ネットへの転売で、棚から姿を消したオリジナルグッズ
管理棟の3階と4階が図書館。入口となる3階では、アジアに生息する「ミズオオトカゲ」の骨格標本が、守護神のように番をしている。本棚にはまだ数パーセントしか書籍が入っておらず、空いたスペースには愛媛の地図や名産品などが陳列されていた。
蔵書は、動物関係の専門書から増やしているそうだが……現1年生の入学前にもっと揃えられたらよかったのになぁという気もする。勉学に支障がなければいいのだけど。
図書館があるのと同じ3階には、キャンパスショップが。デイリーヤマザキと丸善書店のコラボ店で、店員さん渾身の手描き看板が温かく迎えてくれた。お菓子や文房具のほかには、解剖用具のセットや数千円もする医学書などが陳列されていて、さすが獣医学部といった感じ。
でもやっぱり大学を訪れたからには、オリジナルグッズをお土産にしたい!
店員さんに商品の場所を尋ねると、あぁ~と残念そうに苦笑する。
「最初はクッキーなどのオリジナル商品を置いていたんですけどね。空き箱がネットで倍の値段で転売されちゃったりしたので、売り場から引っ込めたんですよ」
思わぬところにも、報道の影響があるものだ。ここで働く人や学生さんの日常が早く穏やかになるためにも、政治的な問題は早く解消されてほしい。
とまあこんな感じで3〜4時間歩き回り、このキャンパスツアーを終えた。
たった1日で大学のすべてがわかるなんて思っちゃいない。でも、病院ツアーを案内してくれた先生は「血流のモニター映像」など専門的な話になると途端に目を輝かせるし、海水魚と淡水魚が同居している不思議な水槽を前にして「好適環境水」という先進的な水の話を楽しそうにしてくれたおじさまは、実は岡山理科大の事務局長さんだったりと、とにかく皆さん生き物が大好きだということは伝わってきた。図書館の司書さんも、そして何より入学を検討している高校生たちも、そうだった。

好適環境水の水槽で仲良く泳ぐ、金魚とイシモチ。
地元の人間としてのひいき目もあるのかもしれない。開校したばかりの不便さもあるとは思うが、でも、「好き」のエネルギーであふれたこの獣医学部には、まずはすくすく育ってほしいと願ってしまう。その上で、我々が投じた税金を、地域貢献というかたちで再び我々のもとに返してくれれば。

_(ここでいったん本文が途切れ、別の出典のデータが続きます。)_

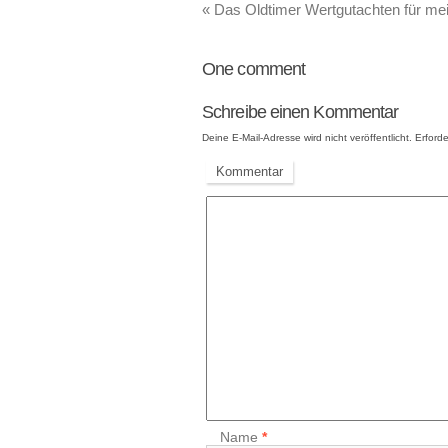
«
Das Oldtimer Wertgutachten für me
One
comment
Schreibe einen Kommentar
Deine E-Mail-Adresse wird nicht veröffentlicht.
Erforde
Kommentar
Name
*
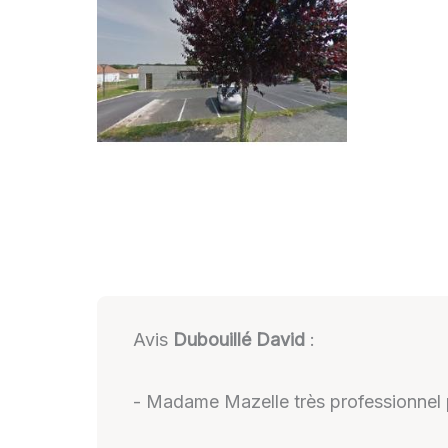
Avis
Dubouillé David
:
- Madame Mazelle très professionnel p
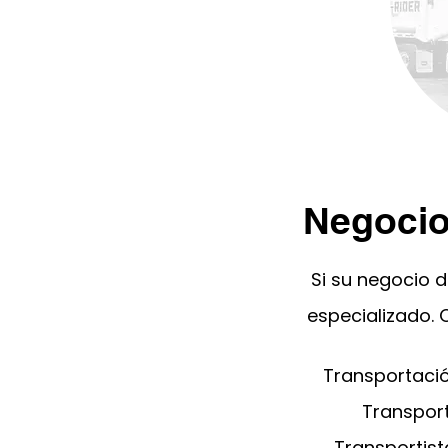
Negocio
Si su negocio 
especializado. 
Transportació
Transport
Transportis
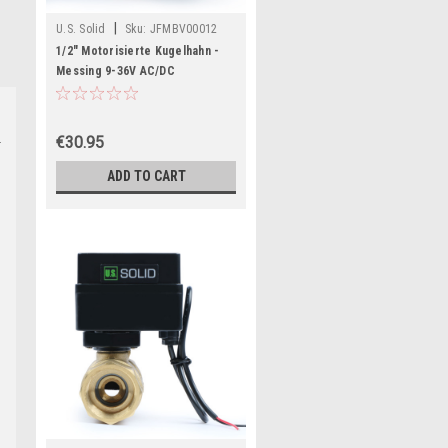
|
U.S. Solid
Sku:
JFMBV00012
1/2" Motorisierte Kugelhahn -
Messing 9-36V AC/DC
Elektrischer Kugelhahn mit
Standard-Port, 2-Draht-Auto-
Rückkehr, Stromlos offen
€30.95
ADD TO CART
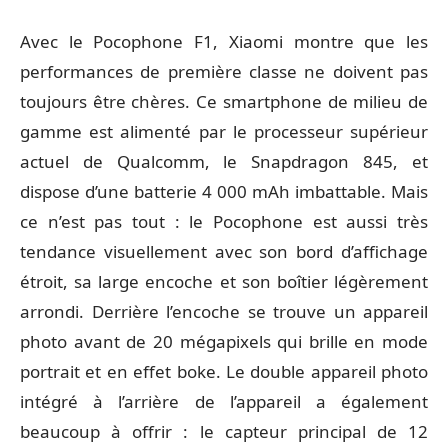
Avec le Pocophone F1, Xiaomi montre que les
performances de première classe ne doivent pas
toujours être chères. Ce smartphone de milieu de
gamme est alimenté par le processeur supérieur
actuel de Qualcomm, le Snapdragon 845, et
dispose d’une batterie 4 000 mAh imbattable. Mais
ce n’est pas tout : le Pocophone est aussi très
tendance visuellement avec son bord d’affichage
étroit, sa large encoche et son boîtier légèrement
arrondi. Derrière l’encoche se trouve un appareil
photo avant de 20 mégapixels qui brille en mode
portrait et en effet boke. Le double appareil photo
intégré à l’arrière de l’appareil a également
beaucoup à offrir : le capteur principal de 12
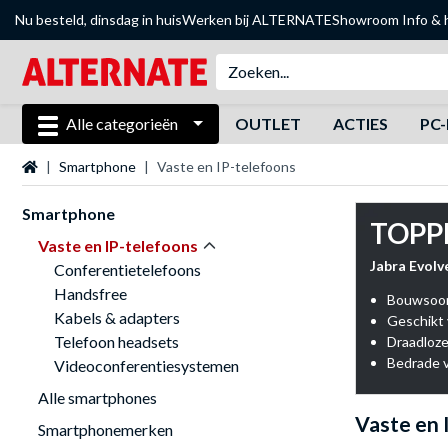
Nu besteld, dinsdag in huis
Werken bij ALTERNATE
Showroom
Info & 
Alle categorieën
OUTLET
ACTIES
PC-
Startpagina
Smartphone
Vaste en IP-telefoons
Smartphone
TOPP
Vaste en IP-telefoons
Jabra Evolv
Conferentietelefoons
Handsfree
Bouwsoor
Kabels & adapters
Telefoon headsets
Draadloze
Bedrade v
Videoconferentiesystemen
Alle smartphones
Vaste en 
Smartphonemerken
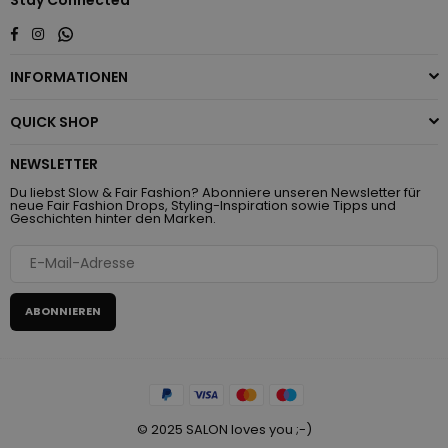
Whatsapp
Facebook
Instagram
INFORMATIONEN
QUICK SHOP
NEWSLETTER
Du liebst Slow & Fair Fashion? Abonniere unseren Newsletter für
neue Fair Fashion Drops, Styling-Inspiration sowie Tipps und
Geschichten hinter den Marken.
ABONNIEREN
© 2025 SALON loves you ;-)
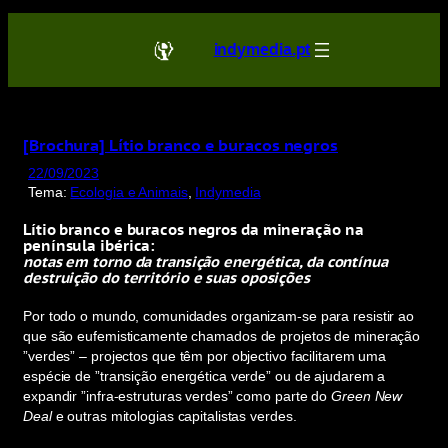
Saltar
para
indymedia.pt
o
conteúdo
[Brochura] Lítio branco e buracos negros
22/09/2023
Tema:
Ecologia e Animais
, 
Indymedia
Lítio branco e buracos negros da mineração na
península ibérica:
notas em torno da transição energética, da contínua
destruição do território
e suas oposições
Por todo o mundo, comunidades organizam-se para resistir ao
que são eufemisticamente chamados de projetos de mineração
”verdes” – projectos que têm por objectivo facilitarem uma
espécie de ”transição energética verde” ou de ajudarem a
expandir ”infra-estruturas verdes” como parte do
Green New
Deal
e outras mitologias capitalistas verdes.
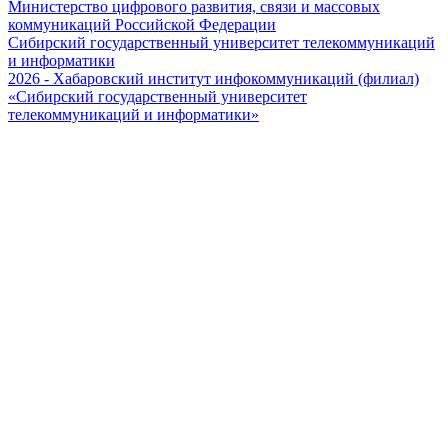
Министерство цифрового развития, связи и массовых
коммуникаций Российской Федерации
Сибирский государственный университет телекоммуникаций
и информатики
2026 - Хабаровский институт инфокоммуникаций (филиал)
«Сибирский государственный университет
телекоммуникаций и информатики»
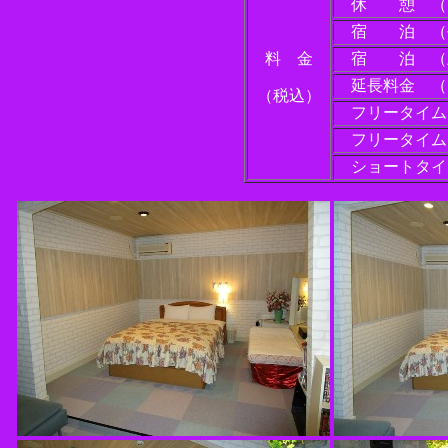
休 憩 （7:0
宿 泊 （平 日
料 金
宿 泊 （土日祝
延長料金 （
（税込）
フリータイム（平 
フリータイム（土日
ショートタイム（平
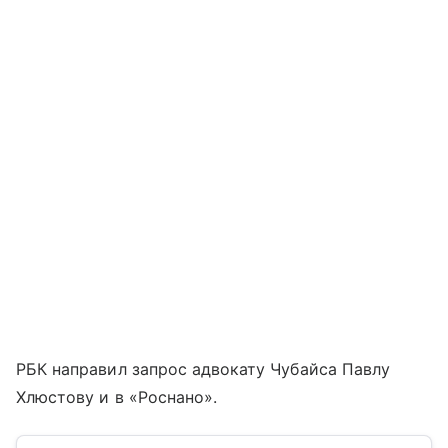
РБК направил запрос адвокату Чубайса Павлу
Хлюстову и в «Роснано».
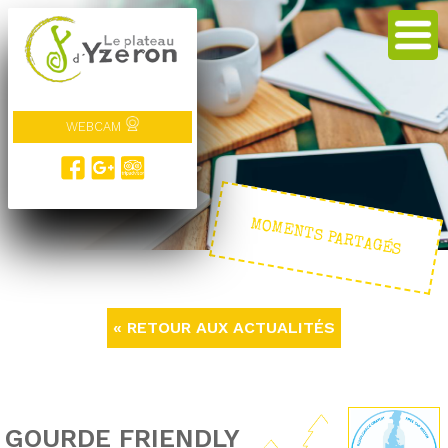
WEBCAM
MOMENTS PARTAGÉS
« RETOUR AUX ACTUALITÉS
GOURDE FRIENDLY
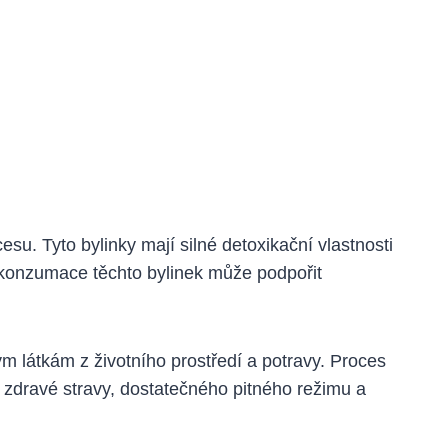
su. Tyto bylinky mají silné detoxikační vlastnosti
 konzumace těchto bylinek může podpořit
m látkám z životního prostředí a potravy. Proces
e zdravé stravy, dostatečného pitného režimu a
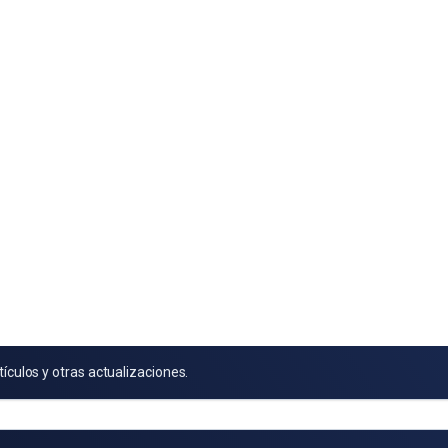
tículos y otras actualizaciones.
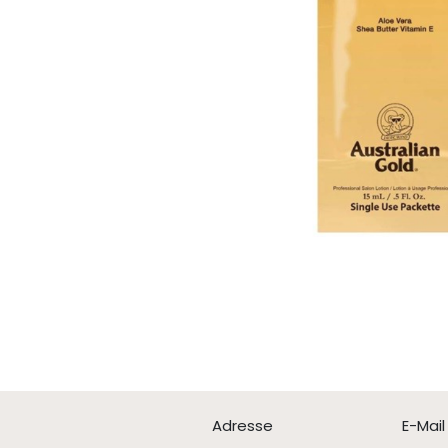
Adresse
E-Mail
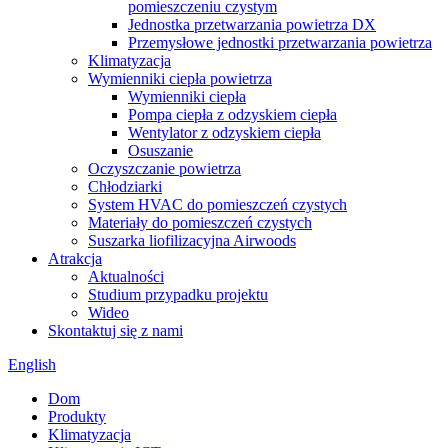
pomieszczeniu czystym
Jednostka przetwarzania powietrza DX
Przemysłowe jednostki przetwarzania powietrza
Klimatyzacja
Wymienniki ciepła powietrza
Wymienniki ciepła
Pompa ciepła z odzyskiem ciepła
Wentylator z odzyskiem ciepła
Osuszanie
Oczyszczanie powietrza
Chłodziarki
System HVAC do pomieszczeń czystych
Materiały do ​​pomieszczeń czystych
Suszarka liofilizacyjna Airwoods
Atrakcja
Aktualności
Studium przypadku projektu
Wideo
Skontaktuj się z nami
English
Dom
Produkty
Klimatyzacja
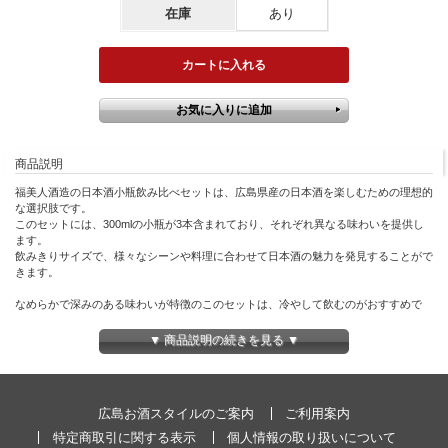
在庫
あり
商品説明
福美人酒造の日本酒小瓶飲み比べセットは、広島県産の日本酒を楽しむための理想的
な選択肢です。
このセットには、300mlの小瓶が3本含まれており、それぞれ異なる味わいを提供し
ます。
飲みきりサイズで、様々なシーンや料理に合わせて日本酒の魅力を発見することがで
きます。
なめらかで深みのある味わいが特徴のこのセットは、冷やして飲むのがおすすめで
す。<br>
それぞれの酒は、味のふくらみが感じられ、日本酒の豊かな風味を存分に楽しむこと
▼ 商品説明の続きを見る ▼
ができます。
母の日、父の日はもちろんのこと、特別な日のお祝いや、感謝の気持ちを伝える贈り
物としても最適です。
広島お酒スタイルのご案内
ご利用案内
また、送料無料でお届けするため、手軽に購入して自宅での晩酌や、
大切な人へのプレゼントとしても気軽に選べます。
特定商取引に関する表示
個人情報の取り扱いについて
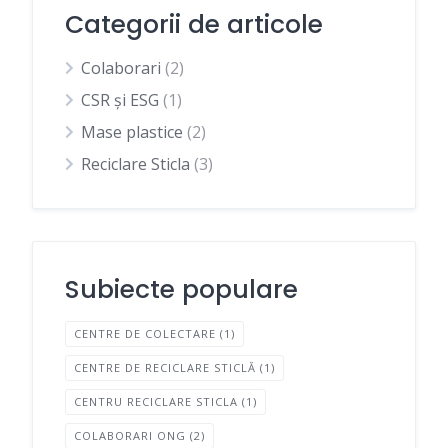
Categorii de articole
Colaborari
(2)
CSR și ESG
(1)
Mase plastice
(2)
Reciclare Sticla
(3)
Subiecte populare
CENTRE DE COLECTARE
(1)
CENTRE DE RECICLARE STICLĂ
(1)
CENTRU RECICLARE STICLA
(1)
COLABORARI ONG
(2)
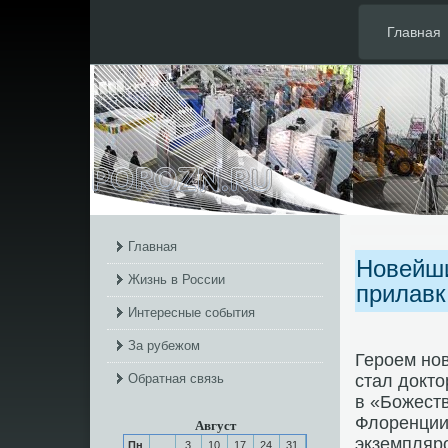
Главная
Главная
Новейши
Жизнь в России
прилавк
Интересные события
За рубежом
Героем но
Обратная связь
стал докто
в «Божеств
Флоренции
Август
экземпляр
Пн
3
10
17
24
31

「政治的な問題で注目を集めてしまったこともあり、多くの獣医は同校を冷めた目で見つめています。また、集まる学生の質も決して高くはないという声もある。6年後、この学部の最初の学生たちの獣医師免許資格の合格率が出れば、教育の質もはっきりするのではないでしょうか」
前出の開業医はこう語る。獣医学部は一般の医学部と同様、たとえ卒業できたとしても、国家資格試験に受からなければ先には進めない。この地で学生たちを6年間見守った先には、何が待っているのだろう。筆者の中の「加計学園観察」は、これからも続いていくのだ。